No. Have Dean put the bird out the front door. Back him up but stay out of sight.

“Right.” What the hell? Oh, well. Let
him
explain to Morley.

Mrs. Cardonlos stopped working. She stared malevolently, but not my way. Remarkable. I leaned so I could see the object of her wrath.

“See that woman, Chuckles? That’s the redhead who led me into all this. Adeth.” Curious, the old woman being able to see her.

She looks forlorn. A sad waif.

“What’s gotten into you? You have bad dreams last nap?”

Sir?

“You usually take a more mechanistic, colorless view of the world.”

Surely not. Please dispatch the bird.

“I’d love to if I could find a way to make somebody else take the rap.” I went and told Dean what His Nibs wanted. Dean just shook his head, dried his hands on a dishtowel. He left the sink to its own devices, headed for the small front room. Mr. Big had no premonition that he was about to enjoy a new adventure. Dean collected him unprotesting while I checked the stoop and street through the peephole. “All clear, Dean.”

He fiddled with locks and latches and chains. I take back what I said about him not having a hobby.

The Goddamn Parrot looked like he was about half alive. He was behaving himself. It was scary.

I hoped I didn’t start missing his obnoxious beak.

Dean pulled the door halfway open, leaned out far enough to chuck the flashy little squab into the wind. A puff of that got inside and, yes, it was chilly.

Dean jerked back inside, started to push the door shut.

“Wait! No. Go ahead. I can look through the peephole.”

Dean stepped aside. I peeped. “I was right. The beer wagon is coming. Get an extra keg if he has one. We may be locked up a long time.”

Dean glowed with dark disapproval. Then, “Are we actually involved in something serious?”

All the activity had not clued him.

“We are. And it might be the most dangerous thing yet.” I hit the highlights while we waited for Charanagua Slim to bring his cart to the foot of our steps. Slim was part elf, part troll, an improbable mix that had to be seen to be believed. He was short and hard as a rock, and both his parents had to have been the ugliest of their kind ever to reach breeding age. He was a sweetheart when you got to know him, but he made nails look soft when money was involved. He was important in my life only because he was my main source of fresh kegs of the holy elixir.

Dean slipped out to help Slim. Slim was going to be irked. Not all of my empties carried his chop.
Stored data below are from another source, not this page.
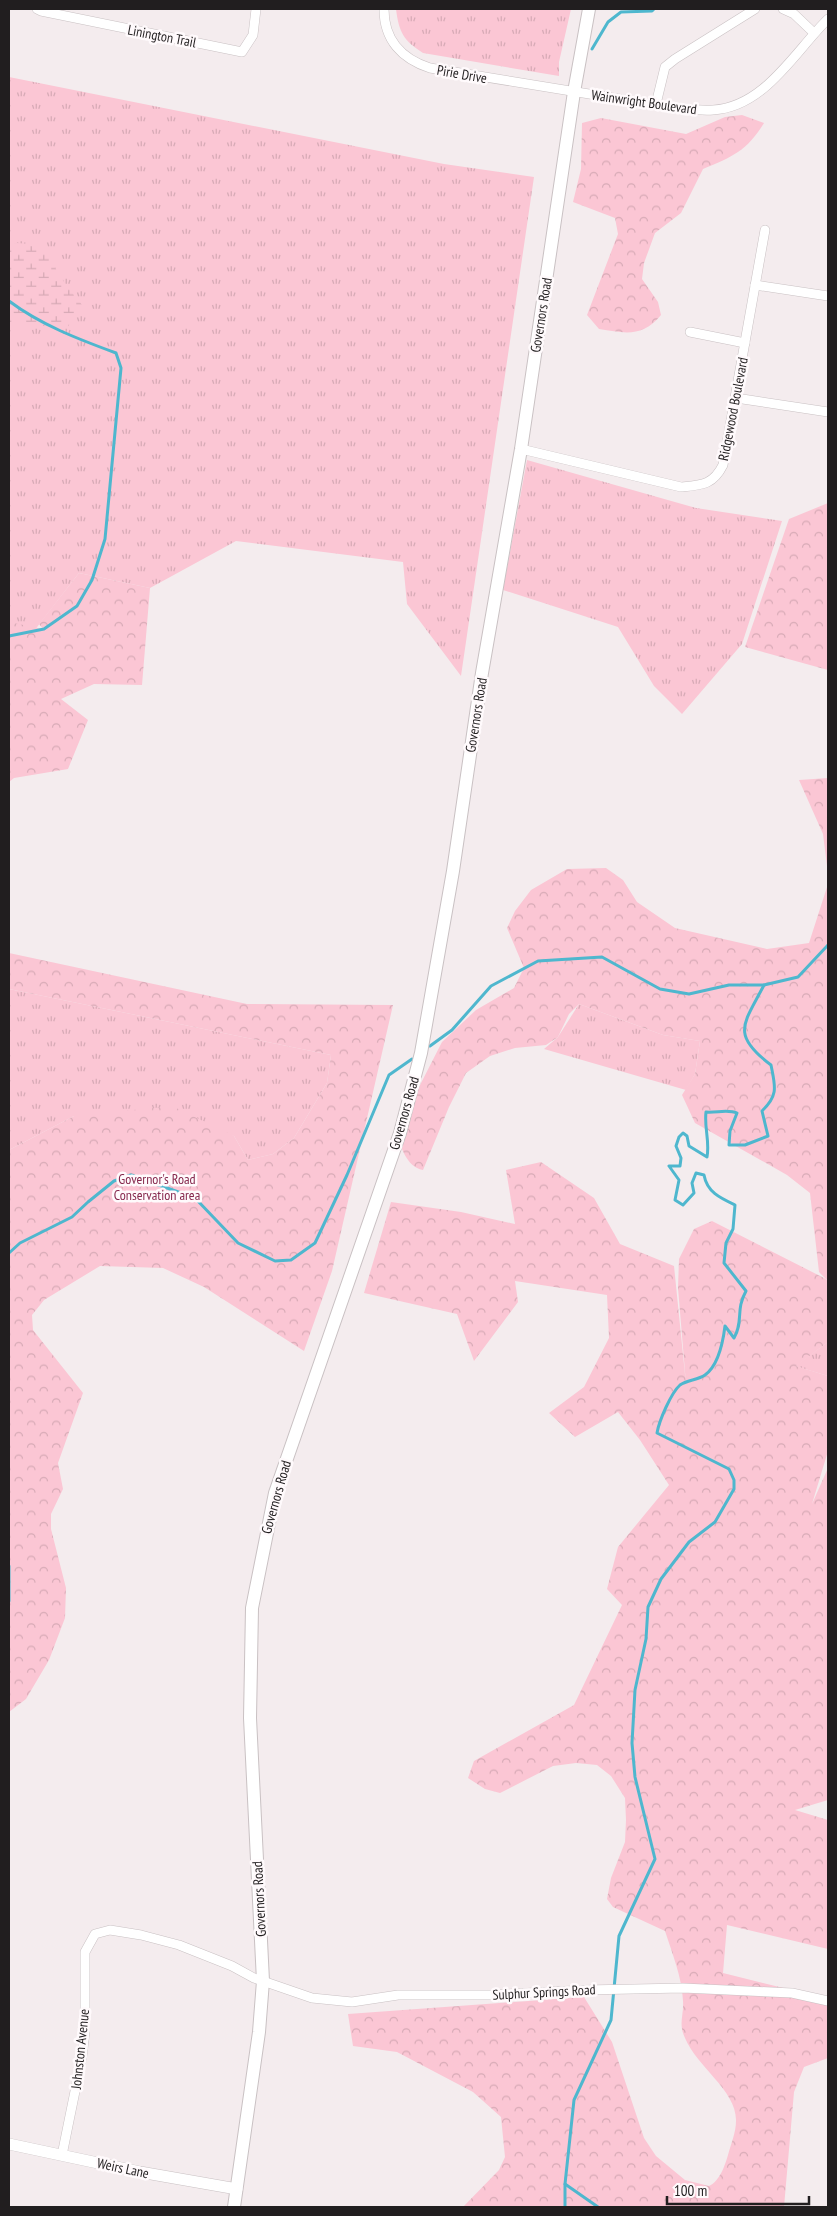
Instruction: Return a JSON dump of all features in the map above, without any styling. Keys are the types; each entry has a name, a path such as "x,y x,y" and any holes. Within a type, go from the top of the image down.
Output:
{"main road":[{"name":"Governors Road","path":"234,2207 259,2032 263,1981 250,1718 252,1608 275,1493 397,1142 421,1053 453,871 482,673 521,449 574,92 589,9"}],"street":[{"name":"Linington Trail","path":"37,9 242,52 253,35 256,9"},
{"name":"Pirie Drive","path":"384,9 388,34 400,52 413,62 430,68 574,92"},
{"path":"656,104 664,67 755,9"},
{"path":"783,9 794,14 814,33"},
{"name":"Wainwright Boulevard","path":"574,92 675,108 715,110 744,102 768,84 828,19"},
{"name":"Ridgewood Boulevard","path":"521,449 681,486 704,484 717,476 723,465 765,230"},
{"path":"755,285 828,296"},
{"path":"690,332 745,343"},
{"path":"736,398 828,412"},
{"name":"Sulphur Springs Road","path":"89,1942 95,1934 110,1930 141,1935 194,1950 263,1981 312,1998 352,2002 398,1995 491,1995 585,1990 684,1988 792,1993 828,2001"},
{"name":"Johnston Avenue","path":"62,2155 82,2057 85,2012 84,1965 85,1952 89,1942"},
{"name":"Weirs Lane","path":"9,2144 140,2172 237,2189"}],"green space":[{"path":"396,9 571,9 559,62 559,76 423,53 403,35"},
{"path":"9,77 444,164 534,177 461,676 407,604 403,562 236,541 150,588 79,573 34,631 9,629"},
{"path":"742,115 764,123 758,133 738,152 703,169 681,213 655,233 644,263 642,279 658,302 661,315 640,331 617,332 599,329 587,315 618,234 615,218 573,202 581,169 582,123 601,118 686,134 725,117"},
{"path":"9,243 30,244 42,249 65,284 82,305 67,328 9,323"},
{"path":"527,460 696,508 782,521 742,644 682,714 654,686 618,627 503,590"},
{"path":"828,503 828,670 745,647 789,519"},
{"path":"79,573 150,588 142,685 94,684 61,699 88,720 68,769 14,778 9,782 9,622 43,629 39,624"},
{"path":"828,778 828,874 823,834 799,780"},
{"path":"606,868 623,880 637,902 675,928 767,949 809,943 828,884 828,1281 819,1272 810,1193 787,1175 695,1123 682,1095 695,1074 700,1041 663,1035 579,1004 569,1014 558,1037 546,1045 515,1048 490,1056 466,1073 449,1107 423,1170 412,1165 405,1155 396,1132 442,1042 476,1010 514,988 524,968 507,928 515,911 531,890 567,869"},
{"name":"Governor's Road Conservation area","path":"9,953 247,1004 393,1005 332,1271 304,1351 204,1287 163,1268 100,1266 44,1300 32,1315 33,1330 83,1393 58,1463 63,1489 51,1514 51,1529 66,1588 65,1618 49,1660 26,1699 9,1712 9,1150 74,1116 172,1106 234,1136 248,1160 273,1154 294,1138 327,1083 331,1055 9,989"},
{"path":"9,989 331,1055 327,1083 294,1138 273,1154 248,1160 234,1136 74,1116 9,1150"},
{"path":"579,1004 663,1035 700,1041 695,1074 686,1090 544,1049 558,1037"},
{"path":"541,1162 594,1198 620,1244 674,1266 686,1384 678,1288 679,1259 694,1229 712,1221 824,1278 828,1342 796,1366 828,1376 828,1451 812,1504 828,1468 828,1800 795,1810 828,1820 828,1949 727,1925 723,1973 828,1999 828,2058 804,2067 794,2092 784,2207 463,2207 499,2170 505,2157 501,2117 473,2092 397,2052 353,2046 348,2014 584,1997 612,2042 644,2138 656,2156 685,2180 709,2186 713,2184 721,2172 734,2134 735,2110 730,2099 698,2059 683,2033 681,1983 665,1931 613,1907 607,1899 611,1878 625,1842 626,1820 625,1798 611,1776 597,1765 576,1763 553,1766 500,1793 485,1789 468,1778 474,1761 574,1705 622,1605 607,1589 618,1547 669,1485 640,1440 618,1412 575,1437 549,1413 584,1387 609,1338 607,1295 515,1281 518,1302 474,1361 457,1314 364,1293 391,1202 461,1212 515,1224 506,1170"},
{"path":"824,1278 828,1281 828,1342 824,1317"},
{"path":"828,1342 828,1376 795,1366"}],"waterway":[{"path":"592,49 608,22 621,12 652,11 654,9"},
{"path":"9,301 47,324 74,337 116,353 121,368 105,539 92,580 77,606 44,629 9,636"},
{"path":"430,1046 452,1030 491,986 538,961 602,957 660,989 689,994 729,985 764,985 798,977 828,945"},
{"path":"565,2207 565,2184 574,2100 611,2020 619,1936 655,1859 635,1777 632,1743 635,1690 646,1639 648,1607 661,1579 689,1542 715,1522 734,1489 734,1480 729,1469 657,1433 666,1408 680,1385 705,1375 714,1365 721,1346 725,1326 734,1338 739,1326 741,1304 746,1291 724,1263 726,1243 733,1229 735,1205 715,1194 708,1186 704,1175 696,1173 692,1183 694,1193 683,1205 675,1200 679,1180 669,1166 680,1166 681,1158 676,1146 679,1137 683,1133 687,1136 689,1146 707,1157 706,1112 730,1111 737,1113 730,1131 729,1145 745,1145 768,1136 762,1111 771,1100 774,1090 771,1065 758,1054 745,1036 747,1019 764,985"},
{"path":"9,1253 20,1243 72,1217 114,1181 131,1175 195,1198 238,1243 275,1261 291,1260 315,1243 347,1175 389,1075 412,1059"},
{"path":"9,1566 9,1601"},
{"path":"565,2184 598,2207"}]}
I denned up in my office. Slim didn’t need to see me. He might tell somebody later. Or he might insist we review my fickle relationships with beer haulers.

I heard the door close barely after I sat down. I never caught a snarl of complaint from Slim. Something was wrong. I headed for the hallway.

Dean had just passed my door. He had a pony keg on his shoulder. That’s hardly enough beer to wet your whistle. “What’s that?”

“All he could deliver right now. All he had left on his cart. I took what I could get.”

I followed him into the kitchen. The empties had not stirred. “What about those?”

“He didn’t have room on his cart. He’ll be back, he said. He said business is good, what with the soldiers coming home. Said he’s working fourteen-hour days.”

Wouldn’t you know? “I smell a beer shortage coming on. Another of the unexpected horrors of peace.” I went scurrying toward the front door. Better have Slim bring me a cartload all my own. I would become a beer hoarder.